TASK DETAILS = Continue the recycling-center logic game explanation below, starting after its last sentence.

Q22

[ohthatpatrick]

If C3 has G, we start with
1: __ __ +
2: __ __ +
3: G __ +

Did G have a rule?

Yes, it was that G cannot appear with P. Okay, so we know P is not in C3.

1: __ __ +
2: __ __ +
3: G __ + (~P)

So where is P?

We only get one P, remember. Could it go in either C1 or C2?

No, actually, because EVERYTHING in C2 also has a copy in C1.

If I say that C2 recycles paper, then C1 also recycles paper. I can't let that happen because I'm only allowed to have one center recycle paper.

So that means that P must be in C1 but NOT in C2.

1: P __ +
2: __ __ + (~P)
3: G __ + (~P)

So who CAN I put in C2?

I can't put G, or else it would copy a G into C1, and then we'd have the forbidden PG.

1: P __ +
2: __ __ + (~P, ~G)
3: G __ + (~P)

So we have W, N, and T.

Keypoint correspondence data =
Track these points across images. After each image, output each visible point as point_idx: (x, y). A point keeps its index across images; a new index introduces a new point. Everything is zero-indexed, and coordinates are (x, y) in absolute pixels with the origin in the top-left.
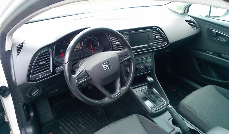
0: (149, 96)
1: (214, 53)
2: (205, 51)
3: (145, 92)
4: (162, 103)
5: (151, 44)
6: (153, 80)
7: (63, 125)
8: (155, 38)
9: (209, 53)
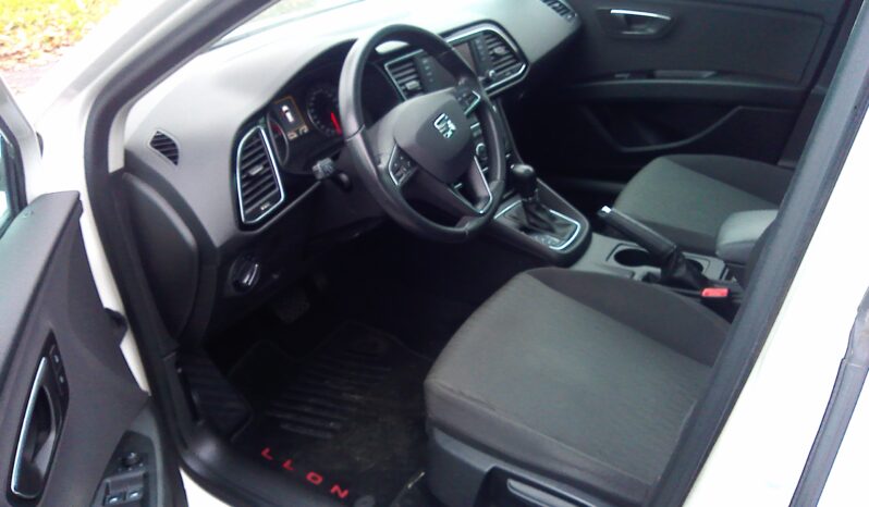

==

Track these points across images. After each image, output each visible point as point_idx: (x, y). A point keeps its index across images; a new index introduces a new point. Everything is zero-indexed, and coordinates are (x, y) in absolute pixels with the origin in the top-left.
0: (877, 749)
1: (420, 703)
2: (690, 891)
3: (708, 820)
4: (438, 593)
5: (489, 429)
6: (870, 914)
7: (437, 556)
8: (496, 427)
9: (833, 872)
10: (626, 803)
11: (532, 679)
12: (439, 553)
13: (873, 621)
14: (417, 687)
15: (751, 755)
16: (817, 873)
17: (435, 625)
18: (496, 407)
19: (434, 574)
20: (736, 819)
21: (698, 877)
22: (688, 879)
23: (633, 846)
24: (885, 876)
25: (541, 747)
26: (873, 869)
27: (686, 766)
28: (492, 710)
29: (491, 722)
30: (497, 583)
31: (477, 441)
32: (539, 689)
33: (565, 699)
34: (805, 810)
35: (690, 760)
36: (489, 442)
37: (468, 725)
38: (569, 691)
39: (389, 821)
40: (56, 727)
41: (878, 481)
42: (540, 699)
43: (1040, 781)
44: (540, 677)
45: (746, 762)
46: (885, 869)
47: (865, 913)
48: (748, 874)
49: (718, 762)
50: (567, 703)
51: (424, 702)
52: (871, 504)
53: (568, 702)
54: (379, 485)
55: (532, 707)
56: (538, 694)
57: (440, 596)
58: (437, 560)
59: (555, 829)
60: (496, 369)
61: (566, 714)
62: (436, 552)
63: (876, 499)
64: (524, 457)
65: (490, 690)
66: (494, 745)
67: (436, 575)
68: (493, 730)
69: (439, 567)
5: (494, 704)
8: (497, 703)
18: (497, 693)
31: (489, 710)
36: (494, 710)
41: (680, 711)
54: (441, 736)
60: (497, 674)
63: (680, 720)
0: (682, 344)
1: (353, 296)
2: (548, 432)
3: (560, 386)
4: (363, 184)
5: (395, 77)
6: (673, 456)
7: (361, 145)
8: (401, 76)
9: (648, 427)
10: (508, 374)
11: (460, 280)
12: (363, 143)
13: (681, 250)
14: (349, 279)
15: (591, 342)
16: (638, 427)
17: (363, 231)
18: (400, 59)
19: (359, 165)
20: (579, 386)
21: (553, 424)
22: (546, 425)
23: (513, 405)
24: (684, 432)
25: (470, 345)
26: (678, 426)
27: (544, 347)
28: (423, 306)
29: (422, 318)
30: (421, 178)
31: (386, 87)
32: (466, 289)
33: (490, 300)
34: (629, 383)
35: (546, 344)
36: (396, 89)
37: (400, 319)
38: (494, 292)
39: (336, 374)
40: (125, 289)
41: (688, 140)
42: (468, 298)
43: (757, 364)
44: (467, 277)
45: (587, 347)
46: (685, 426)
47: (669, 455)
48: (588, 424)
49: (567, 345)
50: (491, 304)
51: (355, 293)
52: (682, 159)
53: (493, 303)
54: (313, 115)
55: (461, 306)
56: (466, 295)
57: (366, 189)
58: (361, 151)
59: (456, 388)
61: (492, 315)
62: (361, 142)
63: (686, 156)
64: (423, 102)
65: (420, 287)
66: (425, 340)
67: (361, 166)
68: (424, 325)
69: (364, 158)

RESPONSE TO THIS TASK =
I need to pick at least two of them. Actually, COULD I still pick all three?

Could W, N, and T all go into C2?

Nope, because then they'd have to all be copied into C1, giving C1 four things.

So I need to pick EXACTLY two out of W, N, and T to give to C2.
That means it would be
WT
WN
or
NT

But one of those is actually breaking a rule.

WT breaks rule 1. If you have wood, you must have newsprint. So that scenario is out.

That means it would be
WN or NT going in C2.

Either way you slice it, N is involved. So (B) is the answer.

Hope this helps.